[[ SUPPLIED TEXT, beginning ]]
- Scripture: Brahmo Dharma
- Theology: Monotheism
- Moderator: Raja Ram Mohan Roy
- Leader: Debendranath Tagore
- Associations: Brahmo Samaj (Adi Brahmo Samaj and Sadharan Brahmo Samaj)
- Founder: Raja Ram Mohan Roy Dwarakanath Tagore
- Origin: 20 August 1828 (198 years ago) Calcutta, British India
- Other name: Brahmo Sabha
- Official website: brahmosamaj.in

= Brahmo Samaj =

Hindu socio-cultural reform movement

Brahmo Samaj (Note: /bn/) is the societal component of Brahmoism, which began as a monotheistic reformist movement during the Bengal Renaissance.

It was one of the most influential religious movements in India and made a significant contribution to the making of modern India. It was started at Calcutta (Kolkata) on 20 August 1828 by Raja Ram Mohan Roy and Dwarkanath Tagore as reformation of the prevailing customs of the time (specifically Kulin practices) and began the Bengal Renaissance of the 19th century pioneering all religious, social and educational advance of the Bengali community in the 19th century. Its Trust Deed was made in 1830 formalising its inception and it was duly and publicly inaugurated in January 1830 by the consecration of the first house of prayer, now known as the Adi Brahmo Samaj. From the Brahmo Samaj springs Brahmoism, the most recent of legally recognised religions in India and Bangladesh, reflecting its foundation on reformed spiritual Hinduism with vital elements of Christian-Islamic faith and practice.

==Etymology==

The Brahmo Samaj literally denotes community ('samaj') of men who have knowledge of Brahman, the ultimate reality. In reality Brahmo Samaj does not discriminate between caste, creed or religion and is an assembly of all sorts and descriptions of people without distinction, meeting publicly for the sober, orderly, religious and devout adoration of "The Nameless, Eternal, Immutable Being who is the Author and Preserver of the Universe."
[[ SUPPLIED TEXT, end ]]
WORK ITEM A
Report each line of the rows that contains the string "many", matching case exactly.
The Brahmo Samaj text and the rows come from separate sources.
[[ DATA PROVIDED, beginning ]]
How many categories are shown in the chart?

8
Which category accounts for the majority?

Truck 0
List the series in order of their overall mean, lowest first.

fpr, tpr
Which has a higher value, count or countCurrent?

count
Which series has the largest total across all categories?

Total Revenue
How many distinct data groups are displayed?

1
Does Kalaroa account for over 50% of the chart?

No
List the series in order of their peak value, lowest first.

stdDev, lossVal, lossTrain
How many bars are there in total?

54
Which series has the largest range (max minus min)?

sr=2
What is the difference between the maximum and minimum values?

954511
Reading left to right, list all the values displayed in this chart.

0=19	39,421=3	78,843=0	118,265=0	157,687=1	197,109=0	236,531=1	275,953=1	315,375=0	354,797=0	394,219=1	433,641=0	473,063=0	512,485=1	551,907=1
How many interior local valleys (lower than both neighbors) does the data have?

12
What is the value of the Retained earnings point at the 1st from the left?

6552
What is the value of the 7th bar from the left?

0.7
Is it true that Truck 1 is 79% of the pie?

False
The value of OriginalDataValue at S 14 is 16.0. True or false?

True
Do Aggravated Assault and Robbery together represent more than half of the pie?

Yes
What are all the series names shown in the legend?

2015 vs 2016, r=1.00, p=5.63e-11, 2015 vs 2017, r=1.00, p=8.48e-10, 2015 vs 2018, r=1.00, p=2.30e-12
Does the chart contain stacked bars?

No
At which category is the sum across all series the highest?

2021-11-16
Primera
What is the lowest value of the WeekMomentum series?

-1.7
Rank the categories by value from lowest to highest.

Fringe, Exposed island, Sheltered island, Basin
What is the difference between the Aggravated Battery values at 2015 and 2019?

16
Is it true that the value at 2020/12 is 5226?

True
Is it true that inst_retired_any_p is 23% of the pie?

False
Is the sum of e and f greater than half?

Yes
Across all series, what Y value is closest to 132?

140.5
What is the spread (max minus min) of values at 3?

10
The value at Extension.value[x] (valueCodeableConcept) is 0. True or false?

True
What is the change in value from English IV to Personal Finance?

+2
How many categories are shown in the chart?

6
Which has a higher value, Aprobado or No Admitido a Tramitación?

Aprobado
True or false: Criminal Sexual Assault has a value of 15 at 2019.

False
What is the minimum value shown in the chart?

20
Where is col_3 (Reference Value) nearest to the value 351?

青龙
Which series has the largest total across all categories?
[[ DATA PROVIDED, end ]]
WORK ITEM B
In the Brahmo Samaj text, list the four words that describe the adoration for which the assembly meets publicly.

RESPONSE AREA A
How many categories are shown in the chart?
How many distinct data groups are displayed?
How many bars are there in total?
How many interior local valleys (lower than both neighbors) does the data have?
How many categories are shown in the chart?

RESPONSE AREA B
sober, orderly, religious, devout